Esenzione dalla reperibilità per malattia: chiarimenti Inps

L’Inps, con notizia del 23 ottobre 2018, ha offerto chiarimenti sulle modalità di esonero dalle visite mediche di controllo domiciliari tramite apposizione del codice “E” nei certificati.

L’Istituto precisa che le norme non prevedono l’esonero dal controllo, ma solo dalla reperibilità: questo significa che il controllo concordato è sempre possibile, come esplicitato nella circolare n. 95/2016. Inoltre, il medico curante certificatore può applicare solo ed esclusivamente le “agevolazioni” previste dai seguenti decreti quali uniche situazioni che escludono dall’obbligo di rispettare le fasce di reperibilità:

  • nel decreto del Ministero del lavoro e delle politiche sociali 11 gennaio 2016, per i lavoratori subordinati dipendenti dai datori di lavoro privati che manifestino patologie gravi che richiedono terapie salvavita o stati patologici connessi alla situazione di invalidità riconosciuta pari o superiore al 67%;
  • nel D.P.C.M. 206/2017 per i dipendenti pubblici che manifestino: patologie gravi che richiedono terapie salvavita; causa di servizio riconosciuta che abbia dato luogo all’ascrivibilità della menomazione unica o plurima alle prime 3 categorie della “tabella A” allegata al D.P.R. 834/1981, ovvero a patologie rientranti nella “tabella E” dello stesso decreto; stati patologici connessi alla situazione di invalidità riconosciuta pari o superiore al 67%.

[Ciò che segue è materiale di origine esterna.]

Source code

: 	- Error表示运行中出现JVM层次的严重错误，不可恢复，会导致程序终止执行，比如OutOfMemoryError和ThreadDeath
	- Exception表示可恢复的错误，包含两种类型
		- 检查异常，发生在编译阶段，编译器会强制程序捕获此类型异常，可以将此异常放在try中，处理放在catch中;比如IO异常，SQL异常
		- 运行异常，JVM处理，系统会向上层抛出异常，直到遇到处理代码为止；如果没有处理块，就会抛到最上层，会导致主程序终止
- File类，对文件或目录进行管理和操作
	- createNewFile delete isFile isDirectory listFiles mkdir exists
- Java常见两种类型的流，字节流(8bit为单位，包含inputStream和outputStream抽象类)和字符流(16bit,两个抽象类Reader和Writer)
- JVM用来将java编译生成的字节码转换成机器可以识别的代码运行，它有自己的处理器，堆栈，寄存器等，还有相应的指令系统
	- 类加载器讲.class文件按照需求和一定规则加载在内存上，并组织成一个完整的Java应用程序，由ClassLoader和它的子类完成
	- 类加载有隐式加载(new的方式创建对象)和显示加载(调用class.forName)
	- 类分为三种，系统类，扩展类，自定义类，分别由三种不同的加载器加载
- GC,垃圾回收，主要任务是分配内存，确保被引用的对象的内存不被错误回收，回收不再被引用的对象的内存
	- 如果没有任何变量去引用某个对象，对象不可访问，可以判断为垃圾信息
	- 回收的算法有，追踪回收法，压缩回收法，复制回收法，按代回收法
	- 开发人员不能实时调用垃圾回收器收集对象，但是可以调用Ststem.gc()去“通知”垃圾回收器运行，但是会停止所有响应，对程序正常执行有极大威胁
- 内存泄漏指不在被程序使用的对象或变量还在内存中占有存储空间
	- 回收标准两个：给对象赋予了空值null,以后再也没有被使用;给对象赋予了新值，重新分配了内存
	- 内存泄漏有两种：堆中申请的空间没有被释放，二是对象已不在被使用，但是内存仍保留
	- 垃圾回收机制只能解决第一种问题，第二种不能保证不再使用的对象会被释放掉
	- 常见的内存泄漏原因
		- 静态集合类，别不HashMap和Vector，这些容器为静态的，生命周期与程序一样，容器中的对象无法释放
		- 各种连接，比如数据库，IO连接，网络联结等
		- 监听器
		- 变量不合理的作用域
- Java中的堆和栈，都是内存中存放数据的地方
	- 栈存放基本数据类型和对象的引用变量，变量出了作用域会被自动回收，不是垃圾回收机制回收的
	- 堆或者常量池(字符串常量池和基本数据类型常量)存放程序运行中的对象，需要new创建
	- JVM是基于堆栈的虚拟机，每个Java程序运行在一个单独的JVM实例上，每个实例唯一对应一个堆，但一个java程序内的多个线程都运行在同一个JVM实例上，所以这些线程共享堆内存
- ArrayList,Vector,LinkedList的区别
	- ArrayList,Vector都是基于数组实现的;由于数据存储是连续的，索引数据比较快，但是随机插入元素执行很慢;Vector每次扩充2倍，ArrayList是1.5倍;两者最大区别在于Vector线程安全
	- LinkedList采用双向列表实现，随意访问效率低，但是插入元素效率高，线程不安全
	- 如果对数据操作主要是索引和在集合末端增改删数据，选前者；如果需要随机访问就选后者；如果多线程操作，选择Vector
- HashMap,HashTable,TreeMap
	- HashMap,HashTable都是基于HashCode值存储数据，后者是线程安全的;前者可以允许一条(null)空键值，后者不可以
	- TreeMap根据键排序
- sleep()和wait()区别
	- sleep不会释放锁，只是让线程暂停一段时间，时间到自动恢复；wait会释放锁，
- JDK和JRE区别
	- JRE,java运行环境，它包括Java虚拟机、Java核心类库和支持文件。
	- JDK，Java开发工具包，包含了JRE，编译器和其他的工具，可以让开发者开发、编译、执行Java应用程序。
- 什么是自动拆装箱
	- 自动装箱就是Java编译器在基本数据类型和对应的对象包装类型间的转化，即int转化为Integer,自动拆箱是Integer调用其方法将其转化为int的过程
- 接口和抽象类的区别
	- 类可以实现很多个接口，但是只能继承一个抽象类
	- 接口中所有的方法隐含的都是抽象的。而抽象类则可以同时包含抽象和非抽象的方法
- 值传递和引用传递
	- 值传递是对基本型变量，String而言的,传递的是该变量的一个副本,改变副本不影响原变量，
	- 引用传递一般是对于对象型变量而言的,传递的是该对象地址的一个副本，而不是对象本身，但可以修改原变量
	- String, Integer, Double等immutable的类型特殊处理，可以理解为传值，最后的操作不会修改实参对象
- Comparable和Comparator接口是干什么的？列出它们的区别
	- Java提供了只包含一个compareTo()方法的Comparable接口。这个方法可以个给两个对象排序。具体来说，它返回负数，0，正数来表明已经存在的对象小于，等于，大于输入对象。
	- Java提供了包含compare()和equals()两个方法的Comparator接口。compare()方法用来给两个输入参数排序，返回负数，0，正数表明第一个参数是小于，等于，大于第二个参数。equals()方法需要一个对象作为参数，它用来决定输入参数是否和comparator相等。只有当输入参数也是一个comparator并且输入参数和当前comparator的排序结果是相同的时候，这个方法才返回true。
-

In questa circoscritta casistica, la segnalazione da parte del medico curante deve essere apposta al momento della redazione del certificato e non può essere aggiunta ex post, proprio perché l’esonero è dalla reperibilità e non dal controllo.

Per quanto riguarda il codice “E” indicato nel messaggio n. 4752/2015, invece, si tratta di un codice a esclusivo uso interno riservato ai medici Inps durante la disamina dei certificati pervenuti per esprimere le opportune decisionalità tecnico-professionali, secondo precise disposizioni centralmente impartite in merito alle malattie gravissime.

L’Inps chiarisce, quindi, che qualsiasi eventuale annotazione nelle note di diagnosi della dizione “Codice E” non può produrre alcun effetto di esonero né dal controllo né dalla reperibilità, rimanendo possibile la predisposizione di visite mediche di controllo domiciliare sia a cura dei datori di lavoro che d’ufficio.